There is a well known Chinese curse that runs 'may you live in interesting times' and economically the current times, right here, right now, are very, very interesting. Drastic measures will be taken, but from this there could be some truly spectacular deals coming to the surface. It could be time to compare your credit card with others on the market because you may be in for a pleasant surprise. There are some great new deals appearing that have evolved purely because of, and in response to, the economic instability. It can be good to apply evolutionary theory to the market and ask, has or will a new type of card evolve?

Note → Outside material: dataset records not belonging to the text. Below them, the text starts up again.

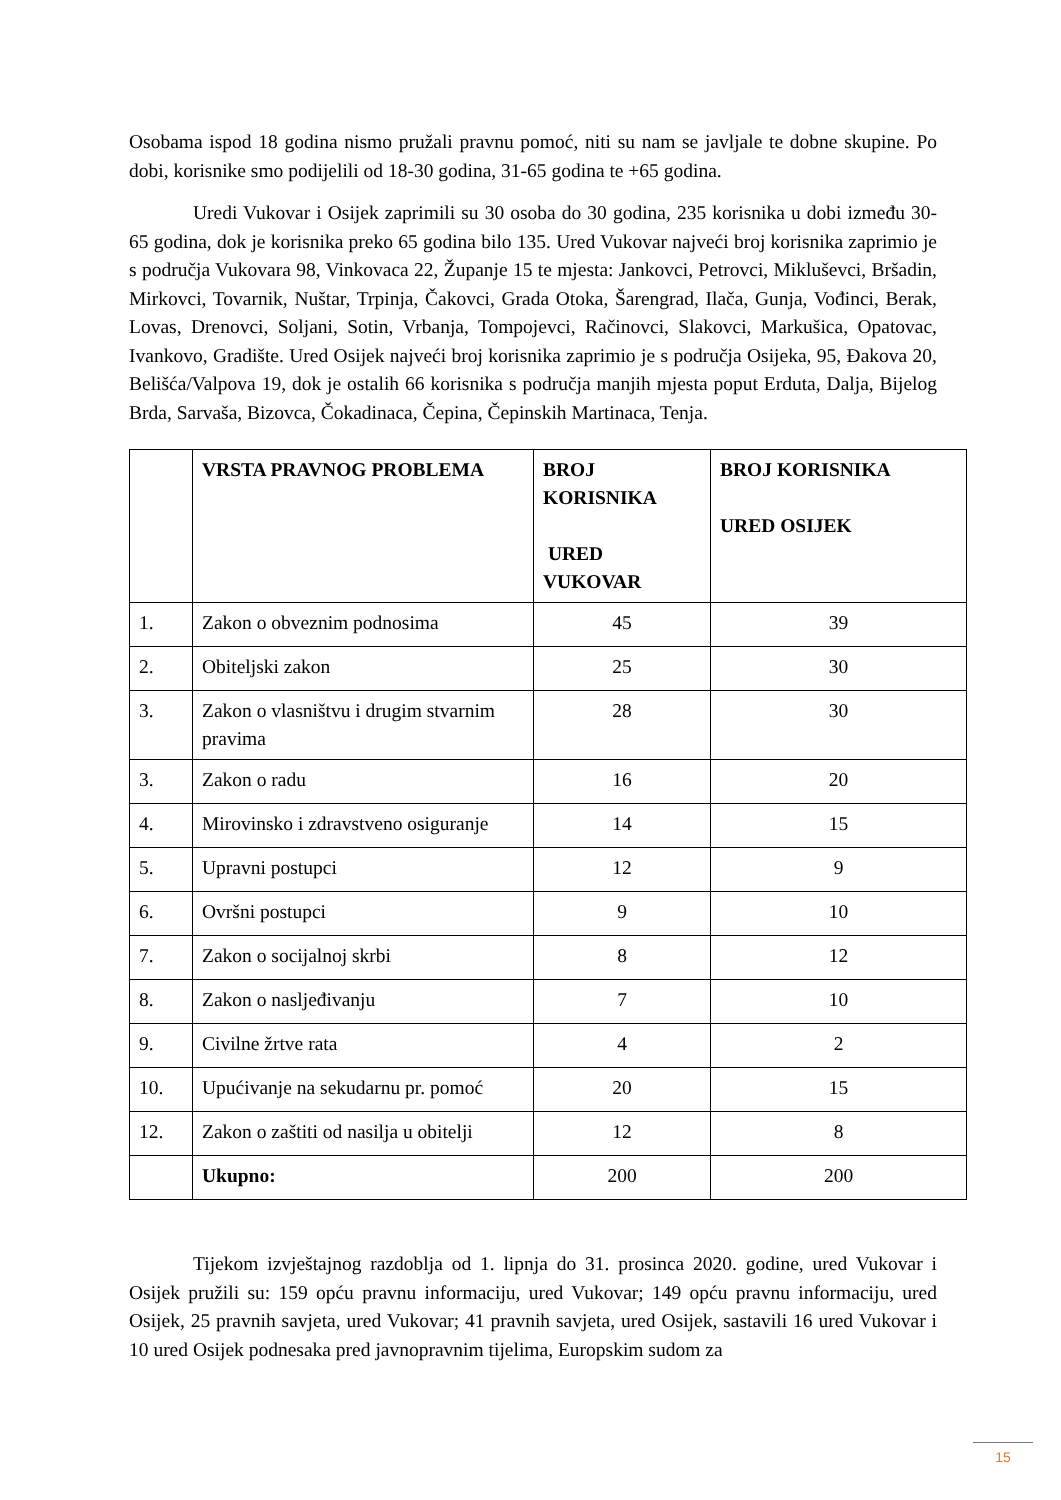Osobama ispod 18 godina nismo pružali pravnu pomoć, niti su nam se javljale te dobne skupine. Po dobi, korisnike smo podijelili od 18-30 godina, 31-65 godina te +65 godina.
Uredi Vukovar i Osijek zaprimili su 30 osoba do 30 godina, 235 korisnika u dobi između 30-65 godina, dok je korisnika preko 65 godina bilo 135. Ured Vukovar najveći broj korisnika zaprimio je s područja Vukovara 98, Vinkovaca 22, Županje 15 te mjesta: Jankovci, Petrovci, Mikluševci, Bršadin, Mirkovci, Tovarnik, Nuštar, Trpinja, Čakovci, Grada Otoka, Šarengrad, Ilača, Gunja, Vođinci, Berak, Lovas, Drenovci, Soljani, Sotin, Vrbanja, Tompojevci, Račinovci, Slakovci, Markušica, Opatovac, Ivankovo, Gradište. Ured Osijek najveći broj korisnika zaprimio je s područja Osijeka, 95, Đakova 20, Belišća/Valpova 19, dok je ostalih 66 korisnika s područja manjih mjesta poput Erduta, Dalja, Bijelog Brda, Sarvaša, Bizovca, Čokadinaca, Čepina, Čepinskih Martinaca, Tenja.
| | VRSTA PRAVNOG PROBLEMA | BROJ KORISNIKA URED VUKOVAR | BROJ KORISNIKA URED OSIJEK |
| --- | --- | --- | --- |
| 1. | Zakon o obveznim podnosima | 45 | 39 |
| 2. | Obiteljski zakon | 25 | 30 |
| 3. | Zakon o vlasništvu i drugim stvarnim pravima | 28 | 30 |
| 3. | Zakon o radu | 16 | 20 |
| 4. | Mirovinsko i zdravstveno osiguranje | 14 | 15 |
| 5. | Upravni postupci | 12 | 9 |
| 6. | Ovršni postupci | 9 | 10 |
| 7. | Zakon o socijalnoj skrbi | 8 | 12 |
| 8. | Zakon o nasljeđivanju | 7 | 10 |
| 9. | Civilne žrtve rata | 4 | 2 |
| 10. | Upućivanje na sekudarnu pr. pomoć | 20 | 15 |
| 12. | Zakon o zaštiti od nasilja u obitelji | 12 | 8 |
| | Ukupno: | 200 | 200 |
Tijekom izvještajnog razdoblja od 1. lipnja do 31. prosinca 2020. godine, ured Vukovar i Osijek pružili su: 159 opću pravnu informaciju, ured Vukovar; 149 opću pravnu informaciju, ured Osijek, 25 pravnih savjeta, ured Vukovar; 41 pravnih savjeta, ured Osijek, sastavili 16 ured Vukovar i 10 ured Osijek podnesaka pred javnopravnim tijelima, Europskim sudom za
15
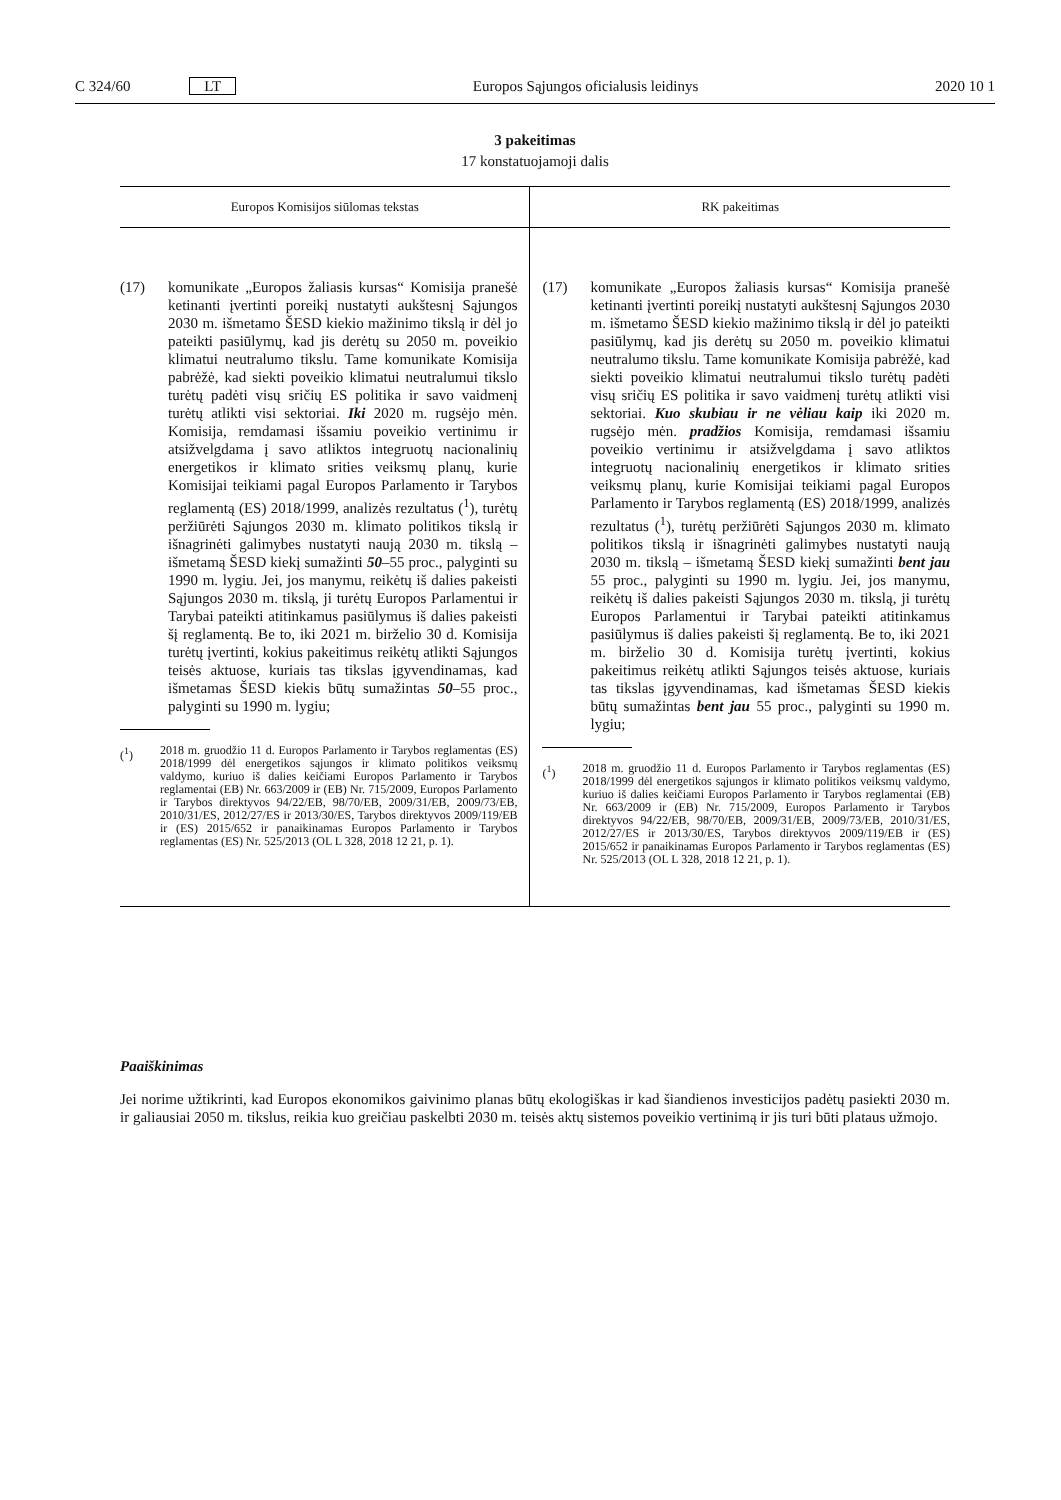C 324/60 LT Europos Sąjungos oficialusis leidinys 2020 10 1
3 pakeitimas
17 konstatuojamoji dalis
| Europos Komisijos siūlomas tekstas | RK pakeitimas |
| --- | --- |
| (17) komunikate „Europos žaliasis kursas“ Komisija pranešė ketinanti įvertinti poreikį nustatyti aukštesnį Sąjungos 2030 m. išmetamo ŠESD kiekio mažinimo tikslą ir dėl jo pateikti pasiūlymų, kad jis derėtų su 2050 m. poveikio klimatui neutralumo tikslu. Tame komunikate Komisija pabrėžė, kad siekti poveikio klimatui neutralumui tikslo turėtų padėti visų sričių ES politika ir savo vaidmenį turėtų atlikti visi sektoriai. Iki 2020 m. rugsėjo mėn. Komisija, remdamasi išsamiu poveikio vertinimu ir atsižvelgdama į savo atliktos integruotų nacionalinių energetikos ir klimato srities veiksmų planų, kurie Komisijai teikiami pagal Europos Parlamento ir Tarybos reglamentą (ES) 2018/1999, analizės rezultatus (<sup>1</sup>), turėtų peržiūrėti Sąjungos 2030 m. klimato politikos tikslą ir išnagrinėti galimybes nustatyti naują 2030 m. tikslą – išmetamą ŠESD kiekį sumažinti 50 –55 proc., palyginti su 1990 m. lygiu. Jei, jos manymu, reikėtų iš dalies pakeisti Sąjungos 2030 m. tikslą, ji turėtų Europos Parlamentui ir Tarybai pateikti atitinkamus pasiūlymus iš dalies pakeisti šį reglamentą. Be to, iki 2021 m. birželio 30 d. Komisija turėtų įvertinti, kokius pakeitimus reikėtų atlikti Sąjungos teisės aktuose, kuriais tas tikslas įgyvendinamas, kad išmetamas ŠESD kiekis būtų sumažintas 50 –55 proc., palyginti su 1990 m. lygiu; (<sup>1</sup>) 2018 m. gruodžio 11 d. Europos Parlamento ir Tarybos reglamentas (ES) 2018/1999 dėl energetikos sąjungos ir klimato politikos veiksmų valdymo, kuriuo iš dalies keičiami Europos Parlamento ir Tarybos reglamentai (EB) Nr. 663/2009 ir (EB) Nr. 715/2009, Europos Parlamento ir Tarybos direktyvos 94/22/EB, 98/70/EB, 2009/31/EB, 2009/73/EB, 2010/31/ES, 2012/27/ES ir 2013/30/ES, Tarybos direktyvos 2009/119/EB ir (ES) 2015/652 ir panaikinamas Europos Parlamento ir Tarybos reglamentas (ES) Nr. 525/2013 (OL L 328, 2018 12 21, p. 1). | (17) komunikate „Europos žaliasis kursas“ Komisija pranešė ketinanti įvertinti poreikį nustatyti aukštesnį Sąjungos 2030 m. išmetamo ŠESD kiekio mažinimo tikslą ir dėl jo pateikti pasiūlymų, kad jis derėtų su 2050 m. poveikio klimatui neutralumo tikslu. Tame komunikate Komisija pabrėžė, kad siekti poveikio klimatui neutralumui tikslo turėtų padėti visų sričių ES politika ir savo vaidmenį turėtų atlikti visi sektoriai. Kuo skubiau ir ne vėliau kaip iki 2020 m. rugsėjo mėn. pradžios Komisija, remdamasi išsamiu poveikio vertinimu ir atsižvelgdama į savo atliktos integruotų nacionalinių energetikos ir klimato srities veiksmų planų, kurie Komisijai teikiami pagal Europos Parlamento ir Tarybos reglamentą (ES) 2018/1999, analizės rezultatus (<sup>1</sup>), turėtų peržiūrėti Sąjungos 2030 m. klimato politikos tikslą ir išnagrinėti galimybes nustatyti naują 2030 m. tikslą – išmetamą ŠESD kiekį sumažinti bent jau 55 proc., palyginti su 1990 m. lygiu. Jei, jos manymu, reikėtų iš dalies pakeisti Sąjungos 2030 m. tikslą, ji turėtų Europos Parlamentui ir Tarybai pateikti atitinkamus pasiūlymus iš dalies pakeisti šį reglamentą. Be to, iki 2021 m. birželio 30 d. Komisija turėtų įvertinti, kokius pakeitimus reikėtų atlikti Sąjungos teisės aktuose, kuriais tas tikslas įgyvendinamas, kad išmetamas ŠESD kiekis būtų sumažintas bent jau 55 proc., palyginti su 1990 m. lygiu; (<sup>1</sup>) 2018 m. gruodžio 11 d. Europos Parlamento ir Tarybos reglamentas (ES) 2018/1999 dėl energetikos sąjungos ir klimato politikos veiksmų valdymo, kuriuo iš dalies keičiami Europos Parlamento ir Tarybos reglamentai (EB) Nr. 663/2009 ir (EB) Nr. 715/2009, Europos Parlamento ir Tarybos direktyvos 94/22/EB, 98/70/EB, 2009/31/EB, 2009/73/EB, 2010/31/ES, 2012/27/ES ir 2013/30/ES, Tarybos direktyvos 2009/119/EB ir (ES) 2015/652 ir panaikinamas Europos Parlamento ir Tarybos reglamentas (ES) Nr. 525/2013 (OL L 328, 2018 12 21, p. 1). |
Paaiškinimas
Jei norime užtikrinti, kad Europos ekonomikos gaivinimo planas būtų ekologiškas ir kad šiandienos investicijos padėtų pasiekti 2030 m. ir galiausiai 2050 m. tikslus, reikia kuo greičiau paskelbti 2030 m. teisės aktų sistemos poveikio vertinimą ir jis turi būti plataus užmojo.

As an example there is currently a card being offering with a variable interest rate. The rate is dependant upon how much you pay off each month; low repayment equals higher rates. This is great because in a market where so many credit providers are withdrawing, and cutting losses, this company is actually encouraging pay back. Great for consumers and great for the card company because everyone wants their card. The economic climate seems to have caused the development of a card that works in harmony with the times, not encouraging more debt in a tough period. Obviously the companies aren't as altruistic as all that but it works. Whereas other companies could be crashing and burning due to their customers having too much debt and being unable to meet repayment, this company is helping customers and making money themselves.

Another type of card that has appeared is the sliding interest rate card. Once again this is working due to the same stresses, strains and undercurrents as the fee balance transfer cards. You may well want to compare your credit card with this because it is actually quite good. This card works by charging you a lower interest if you make larger repayments each month. Once more it is effectively helping you to pay off you existing balance. Bizarre! But once again this type of card is going to appeal in the present time and therefore, the company hopes, will drum up more business.

Of course there is a flip side to all of this that must be mentioned, albeit briefly. Credit cards are becoming slightly more difficult to get approval for. Credit checks are becoming stricter. Also some companies have slashed their customer's credit limits and put up some of their charges, for example charges for usage abroad and cash machine usage. Basically the companies are scared; they are torn between making a profit by getting more customers and cutting their loses. They want all of the best customers and none of the weaker ones. It is possible that one company may become an ark for all of the strong credited whereas other companies crumble and get washed away.

In 2006 133.2 billion was spent on credit and charge cards; this is a phenomenal amount, so there is no doubt that credit cards are here to stay and a major part of everyday financial reality. Because it is such a huge industry, new cards are introduced each year to compete with each other and to reflect the needs of the current economic climate. As it is so fast moving it is worth comparing your credit card with others on the market because you never know when the perfect credit card may come along.